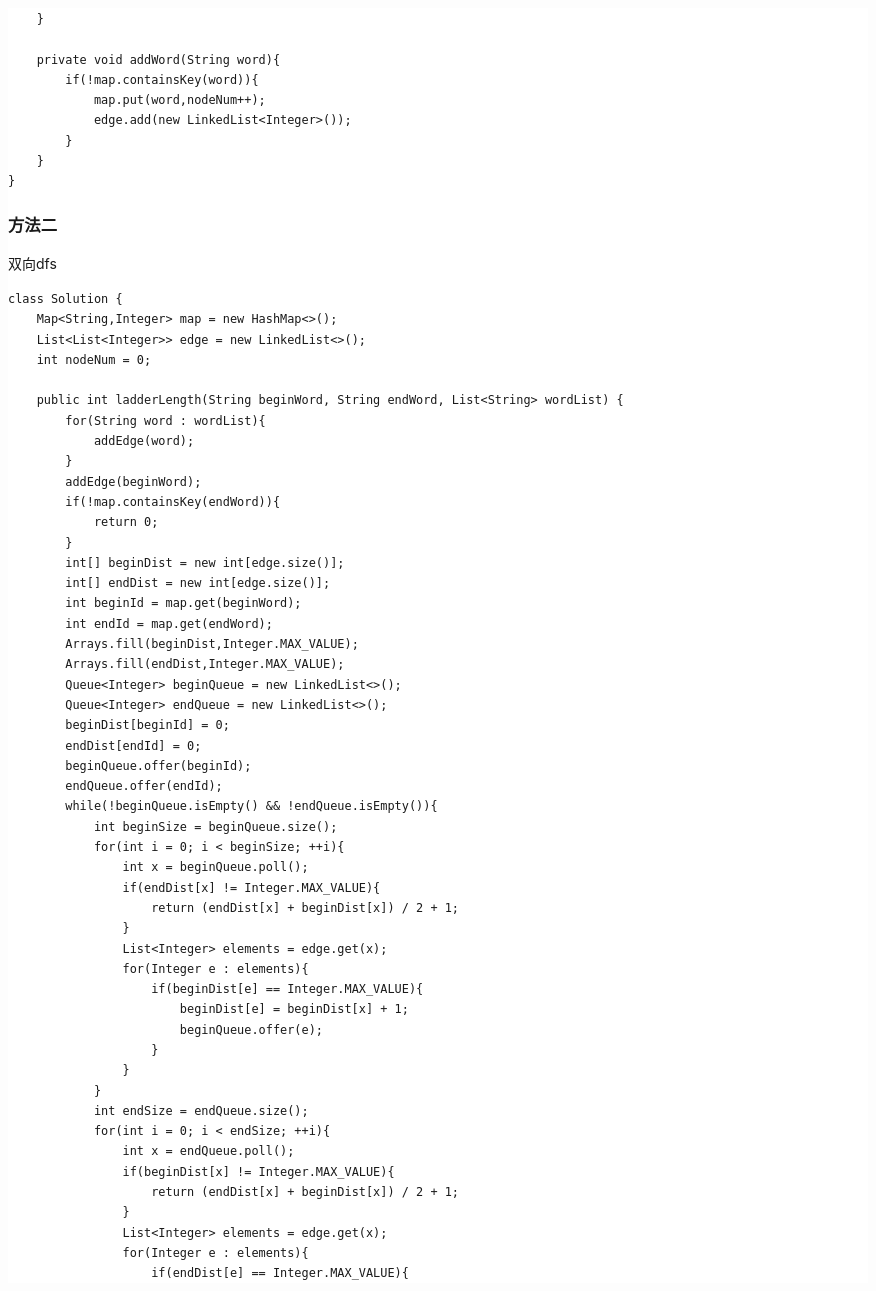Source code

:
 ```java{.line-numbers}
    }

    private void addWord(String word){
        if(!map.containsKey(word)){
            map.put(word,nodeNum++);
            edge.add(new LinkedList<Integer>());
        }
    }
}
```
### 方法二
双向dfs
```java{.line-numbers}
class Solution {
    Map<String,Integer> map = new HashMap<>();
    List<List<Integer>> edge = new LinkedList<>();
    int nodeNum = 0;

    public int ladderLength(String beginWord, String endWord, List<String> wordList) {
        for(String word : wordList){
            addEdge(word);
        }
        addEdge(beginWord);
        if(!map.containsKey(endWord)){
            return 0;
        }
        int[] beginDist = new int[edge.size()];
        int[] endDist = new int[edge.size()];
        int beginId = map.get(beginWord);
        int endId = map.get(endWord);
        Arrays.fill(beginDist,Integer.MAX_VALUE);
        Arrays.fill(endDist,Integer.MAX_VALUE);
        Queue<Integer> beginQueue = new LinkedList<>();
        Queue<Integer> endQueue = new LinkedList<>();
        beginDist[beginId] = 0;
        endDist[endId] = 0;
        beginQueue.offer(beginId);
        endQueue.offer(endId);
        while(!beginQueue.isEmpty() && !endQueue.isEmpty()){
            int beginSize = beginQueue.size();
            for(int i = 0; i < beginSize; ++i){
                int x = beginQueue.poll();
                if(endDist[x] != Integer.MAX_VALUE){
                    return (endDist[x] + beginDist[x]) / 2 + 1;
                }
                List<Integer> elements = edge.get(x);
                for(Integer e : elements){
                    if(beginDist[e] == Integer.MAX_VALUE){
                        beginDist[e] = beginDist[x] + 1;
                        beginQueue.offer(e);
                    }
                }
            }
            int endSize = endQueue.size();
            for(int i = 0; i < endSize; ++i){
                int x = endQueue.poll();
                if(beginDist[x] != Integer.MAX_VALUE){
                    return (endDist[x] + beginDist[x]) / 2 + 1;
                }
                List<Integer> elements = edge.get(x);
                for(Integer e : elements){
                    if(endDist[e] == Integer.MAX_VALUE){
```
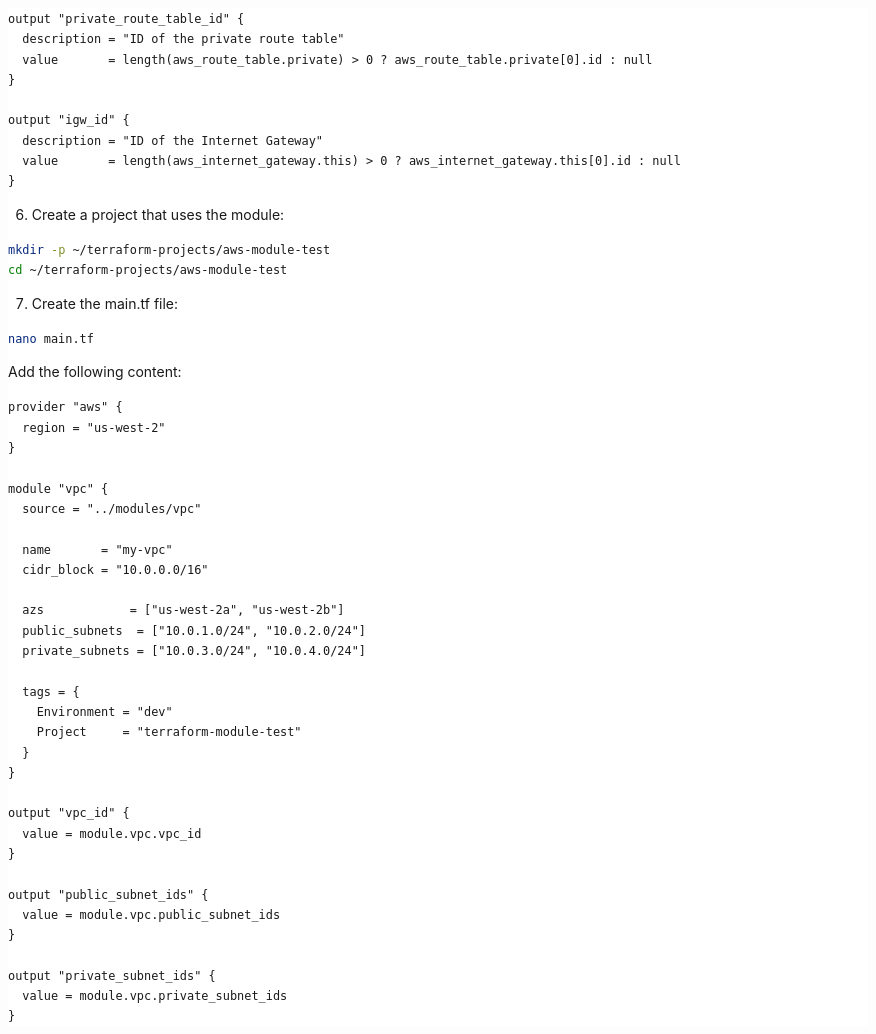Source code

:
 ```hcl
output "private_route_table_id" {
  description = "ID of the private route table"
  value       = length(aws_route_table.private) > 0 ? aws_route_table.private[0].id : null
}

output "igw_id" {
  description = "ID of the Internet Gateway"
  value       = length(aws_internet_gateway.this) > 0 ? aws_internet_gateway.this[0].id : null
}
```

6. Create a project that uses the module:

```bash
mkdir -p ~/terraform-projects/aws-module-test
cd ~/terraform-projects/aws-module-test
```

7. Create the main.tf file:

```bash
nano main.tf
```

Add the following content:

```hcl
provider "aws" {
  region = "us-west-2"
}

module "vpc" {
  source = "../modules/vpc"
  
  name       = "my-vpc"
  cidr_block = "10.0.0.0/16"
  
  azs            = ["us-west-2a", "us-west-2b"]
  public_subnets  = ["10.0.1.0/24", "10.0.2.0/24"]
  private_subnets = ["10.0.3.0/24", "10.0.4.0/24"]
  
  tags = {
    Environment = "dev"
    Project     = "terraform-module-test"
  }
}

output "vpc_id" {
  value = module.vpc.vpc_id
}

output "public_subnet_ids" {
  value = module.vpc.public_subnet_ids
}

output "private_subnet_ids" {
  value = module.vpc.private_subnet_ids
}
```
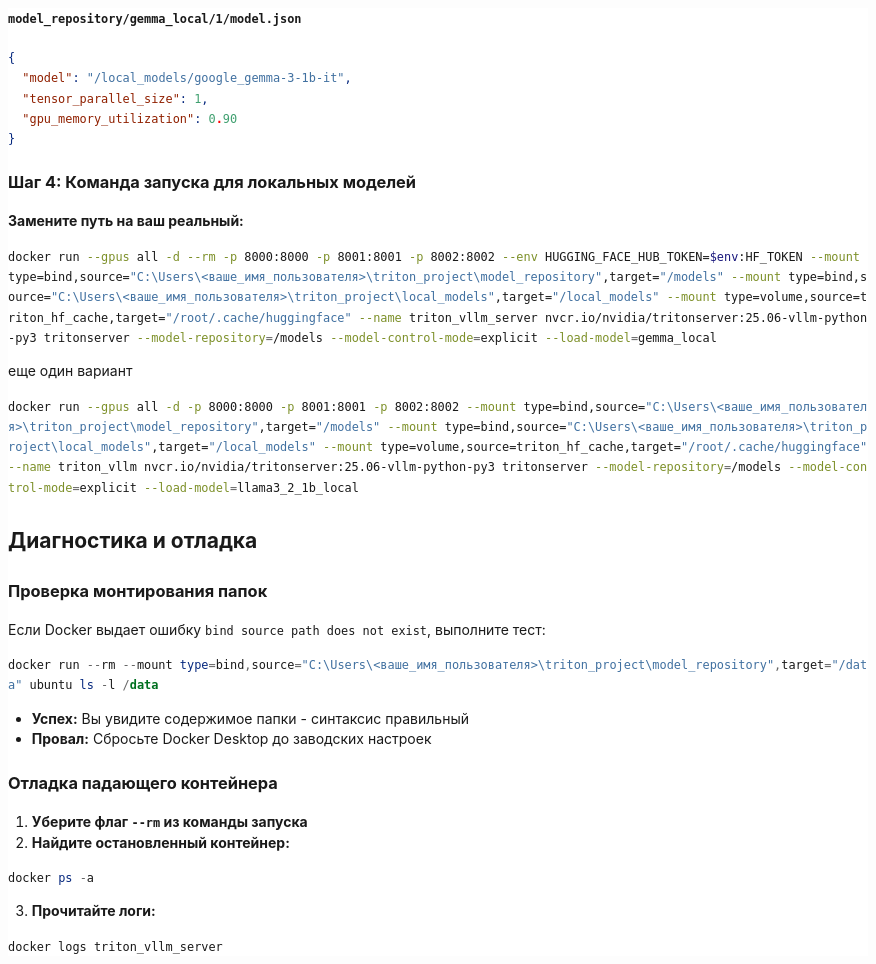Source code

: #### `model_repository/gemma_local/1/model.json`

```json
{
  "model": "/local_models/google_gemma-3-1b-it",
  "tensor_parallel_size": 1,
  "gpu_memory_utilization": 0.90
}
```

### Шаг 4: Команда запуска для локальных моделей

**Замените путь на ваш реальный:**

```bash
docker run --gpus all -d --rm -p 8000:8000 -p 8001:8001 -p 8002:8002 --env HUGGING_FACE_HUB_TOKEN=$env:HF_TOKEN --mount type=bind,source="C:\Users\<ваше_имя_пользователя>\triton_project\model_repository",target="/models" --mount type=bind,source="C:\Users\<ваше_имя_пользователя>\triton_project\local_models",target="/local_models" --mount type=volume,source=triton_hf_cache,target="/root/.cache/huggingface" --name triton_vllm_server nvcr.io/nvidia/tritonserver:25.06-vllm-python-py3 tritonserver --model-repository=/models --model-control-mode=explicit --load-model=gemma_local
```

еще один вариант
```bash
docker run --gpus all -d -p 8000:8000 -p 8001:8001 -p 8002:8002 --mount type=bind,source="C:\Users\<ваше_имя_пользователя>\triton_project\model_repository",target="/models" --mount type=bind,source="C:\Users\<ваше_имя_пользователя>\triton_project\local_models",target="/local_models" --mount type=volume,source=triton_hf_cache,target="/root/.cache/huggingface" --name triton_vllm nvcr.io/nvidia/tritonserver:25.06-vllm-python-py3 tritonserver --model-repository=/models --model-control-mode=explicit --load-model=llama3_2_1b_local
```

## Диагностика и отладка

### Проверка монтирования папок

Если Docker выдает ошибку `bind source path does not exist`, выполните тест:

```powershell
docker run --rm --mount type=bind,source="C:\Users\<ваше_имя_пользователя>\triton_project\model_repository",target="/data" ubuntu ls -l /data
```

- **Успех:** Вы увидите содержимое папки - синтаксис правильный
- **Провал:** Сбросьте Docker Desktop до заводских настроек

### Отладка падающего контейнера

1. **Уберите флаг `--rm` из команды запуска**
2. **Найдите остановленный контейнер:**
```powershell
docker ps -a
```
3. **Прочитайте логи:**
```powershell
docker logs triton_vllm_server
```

**Task goal:** Search the entries above for the string "beginWord". Copy each line in which it appears.

**Solved exercise:**
    public int ladderLength(String beginWord, String endWord, List<String> wordList) {
        addEdge(beginWord);
        int beginId = map.get(beginWord);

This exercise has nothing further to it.